## Work request
Report all lines below with the word "diagnosis".

## Dataset excerpt
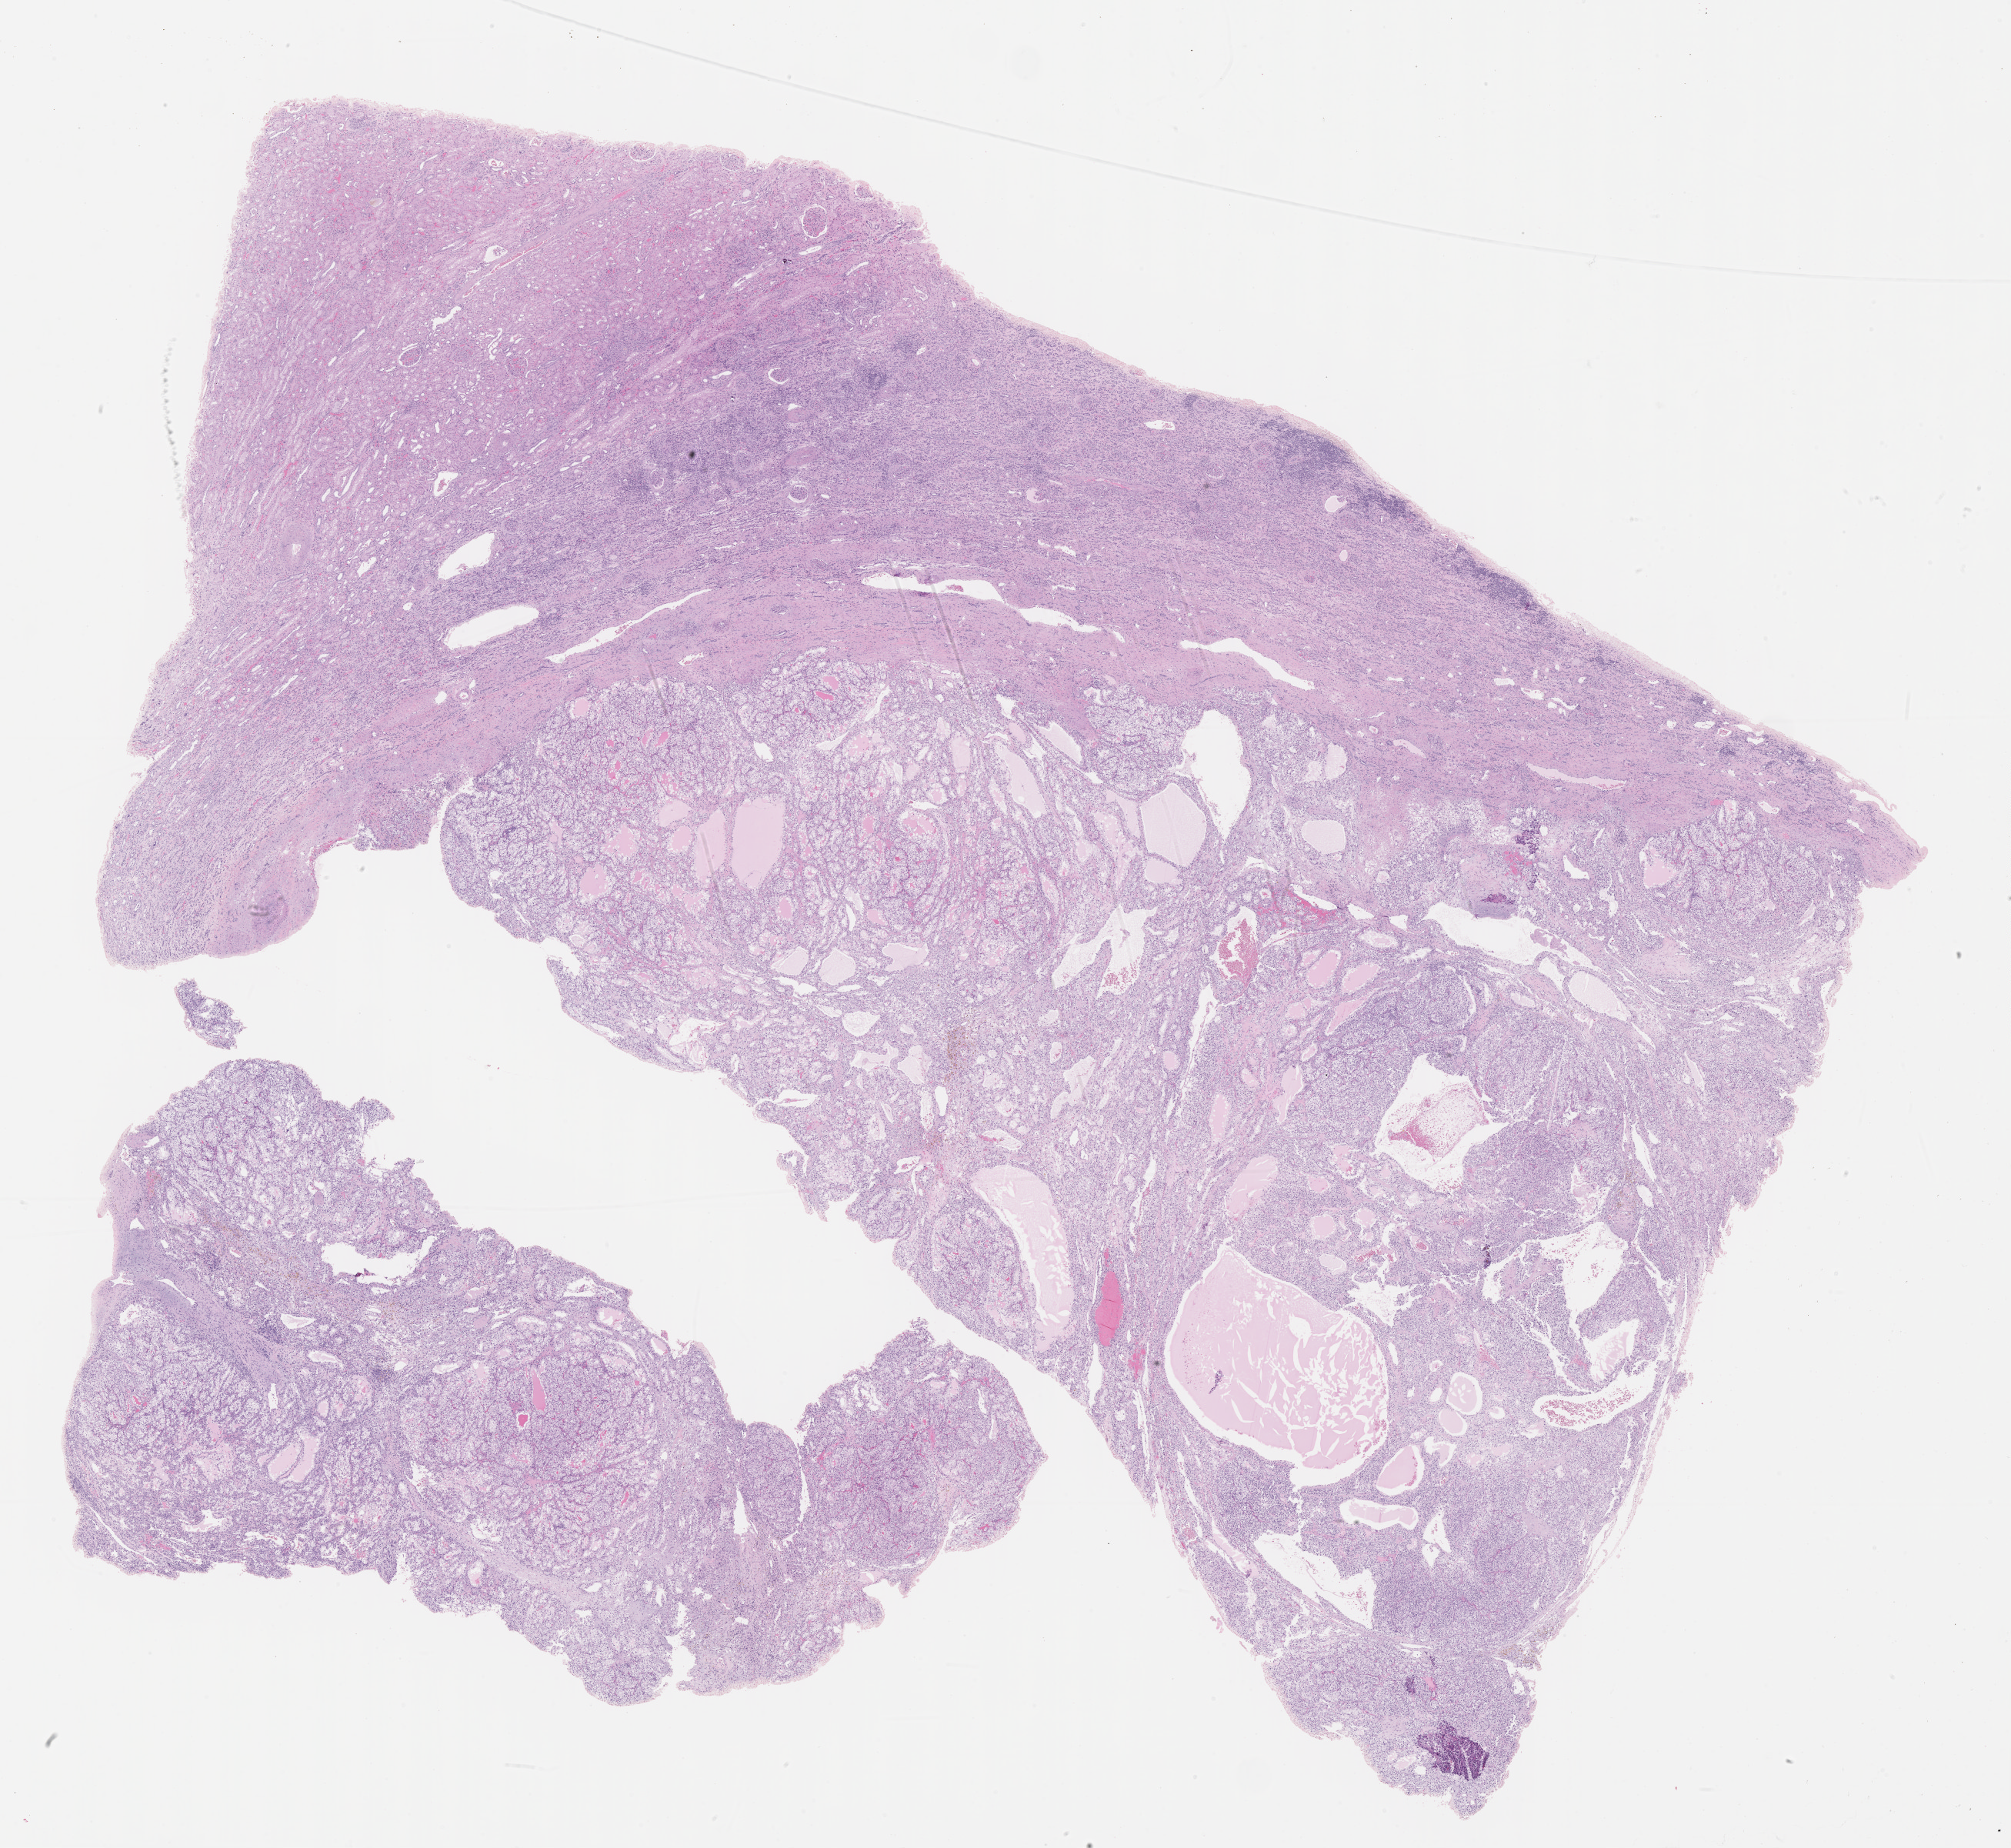
Digitized H&E tissue section (whole slide), shown as a low-resolution overview of the whole scanned area (about 21.1 x 19.4 mm); FFPE section; kidney, primary tumour sample. Patient: male, age at initial diagnosis 50 years. Histologic grade: G3 (poorly differentiated).
- pathologic diagnosis: Clear cell adenocarcinoma, NOS
- TNM: T1b NX M0
- AJCC pathologic stage: I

## Response below
Digitized H&E tissue section (whole slide), shown as a low-resolution overview of the whole scanned area (about 21.1 x 19.4 mm); FFPE section; kidney, primary tumour sample. Patient: male, age at initial diagnosis 50 years. Histologic grade: G3 (poorly differentiated).
- pathologic diagnosis: Clear cell adenocarcinoma, NOS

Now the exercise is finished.